◆ About this task: Below is a block of entries, which should be copied verbatim apart from the pictures.

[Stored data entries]
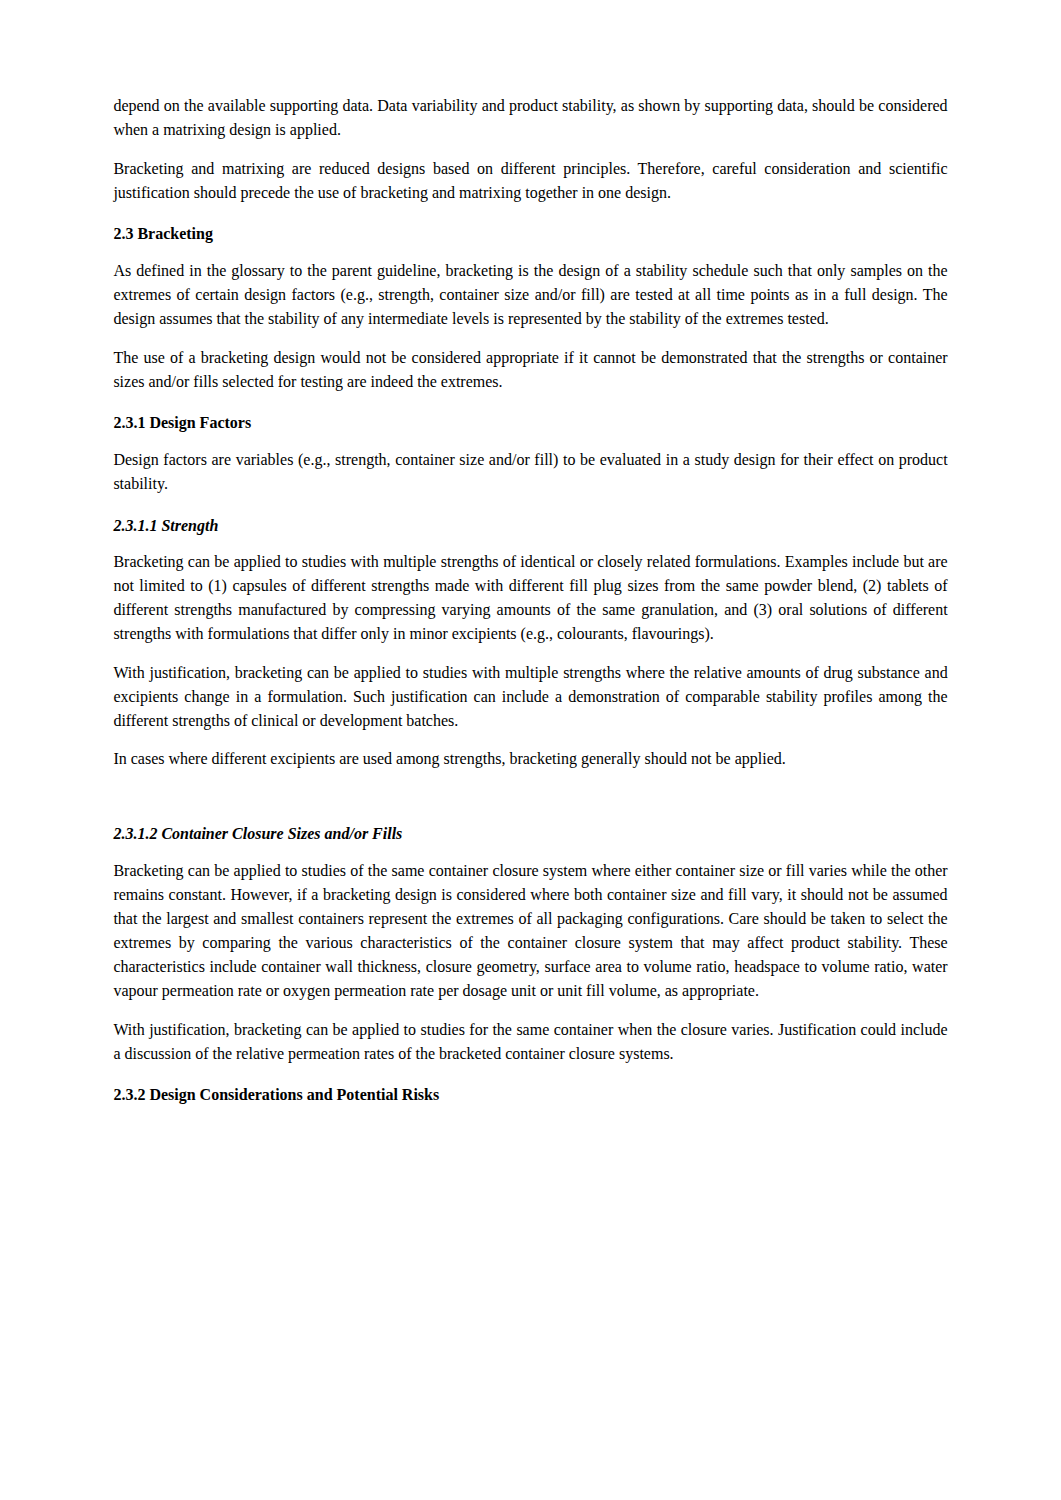depend on the available supporting data. Data variability and product stability, as shown by supporting data, should be considered when a matrixing design is applied.
Bracketing and matrixing are reduced designs based on different principles. Therefore, careful consideration and scientific justification should precede the use of bracketing and matrixing together in one design.
2.3 Bracketing
As defined in the glossary to the parent guideline, bracketing is the design of a stability schedule such that only samples on the extremes of certain design factors (e.g., strength, container size and/or fill) are tested at all time points as in a full design. The design assumes that the stability of any intermediate levels is represented by the stability of the extremes tested.
The use of a bracketing design would not be considered appropriate if it cannot be demonstrated that the strengths or container sizes and/or fills selected for testing are indeed the extremes.
2.3.1 Design Factors
Design factors are variables (e.g., strength, container size and/or fill) to be evaluated in a study design for their effect on product stability.
2.3.1.1 Strength
Bracketing can be applied to studies with multiple strengths of identical or closely related formulations. Examples include but are not limited to (1) capsules of different strengths made with different fill plug sizes from the same powder blend, (2) tablets of different strengths manufactured by compressing varying amounts of the same granulation, and (3) oral solutions of different strengths with formulations that differ only in minor excipients (e.g., colourants, flavourings).
With justification, bracketing can be applied to studies with multiple strengths where the relative amounts of drug substance and excipients change in a formulation. Such justification can include a demonstration of comparable stability profiles among the different strengths of clinical or development batches.
In cases where different excipients are used among strengths, bracketing generally should not be applied.
2.3.1.2 Container Closure Sizes and/or Fills
Bracketing can be applied to studies of the same container closure system where either container size or fill varies while the other remains constant. However, if a bracketing design is considered where both container size and fill vary, it should not be assumed that the largest and smallest containers represent the extremes of all packaging configurations. Care should be taken to select the extremes by comparing the various characteristics of the container closure system that may affect product stability. These characteristics include container wall thickness, closure geometry, surface area to volume ratio, headspace to volume ratio, water vapour permeation rate or oxygen permeation rate per dosage unit or unit fill volume, as appropriate.
With justification, bracketing can be applied to studies for the same container when the closure varies. Justification could include a discussion of the relative permeation rates of the bracketed container closure systems.
2.3.2 Design Considerations and Potential Risks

◆ Exercise answer:
depend on the available supporting data. Data variability and product stability, as shown by supporting data, should be considered when a matrixing design is applied.
Bracketing and matrixing are reduced designs based on different principles. Therefore, careful consideration and scientific justification should precede the use of bracketing and matrixing together in one design.
2.3 Bracketing
As defined in the glossary to the parent guideline, bracketing is the design of a stability schedule such that only samples on the extremes of certain design factors (e.g., strength, container size and/or fill) are tested at all time points as in a full design. The design assumes that the stability of any intermediate levels is represented by the stability of the extremes tested.
The use of a bracketing design would not be considered appropriate if it cannot be demonstrated that the strengths or container sizes and/or fills selected for testing are indeed the extremes.
2.3.1 Design Factors
Design factors are variables (e.g., strength, container size and/or fill) to be evaluated in a study design for their effect on product stability.
2.3.1.1 Strength
Bracketing can be applied to studies with multiple strengths of identical or closely related formulations. Examples include but are not limited to (1) capsules of different strengths made with different fill plug sizes from the same powder blend, (2) tablets of different strengths manufactured by compressing varying amounts of the same granulation, and (3) oral solutions of different strengths with formulations that differ only in minor excipients (e.g., colourants, flavourings).
With justification, bracketing can be applied to studies with multiple strengths where the relative amounts of drug substance and excipients change in a formulation. Such justification can include a demonstration of comparable stability profiles among the different strengths of clinical or development batches.
In cases where different excipients are used among strengths, bracketing generally should not be applied.
2.3.1.2 Container Closure Sizes and/or Fills
Bracketing can be applied to studies of the same container closure system where either container size or fill varies while the other remains constant. However, if a bracketing design is considered where both container size and fill vary, it should not be assumed that the largest and smallest containers represent the extremes of all packaging configurations. Care should be taken to select the extremes by comparing the various characteristics of the container closure system that may affect product stability. These characteristics include container wall thickness, closure geometry, surface area to volume ratio, headspace to volume ratio, water vapour permeation rate or oxygen permeation rate per dosage unit or unit fill volume, as appropriate.
With justification, bracketing can be applied to studies for the same container when the closure varies. Justification could include a discussion of the relative permeation rates of the bracketed container closure systems.
2.3.2 Design Considerations and Potential Risks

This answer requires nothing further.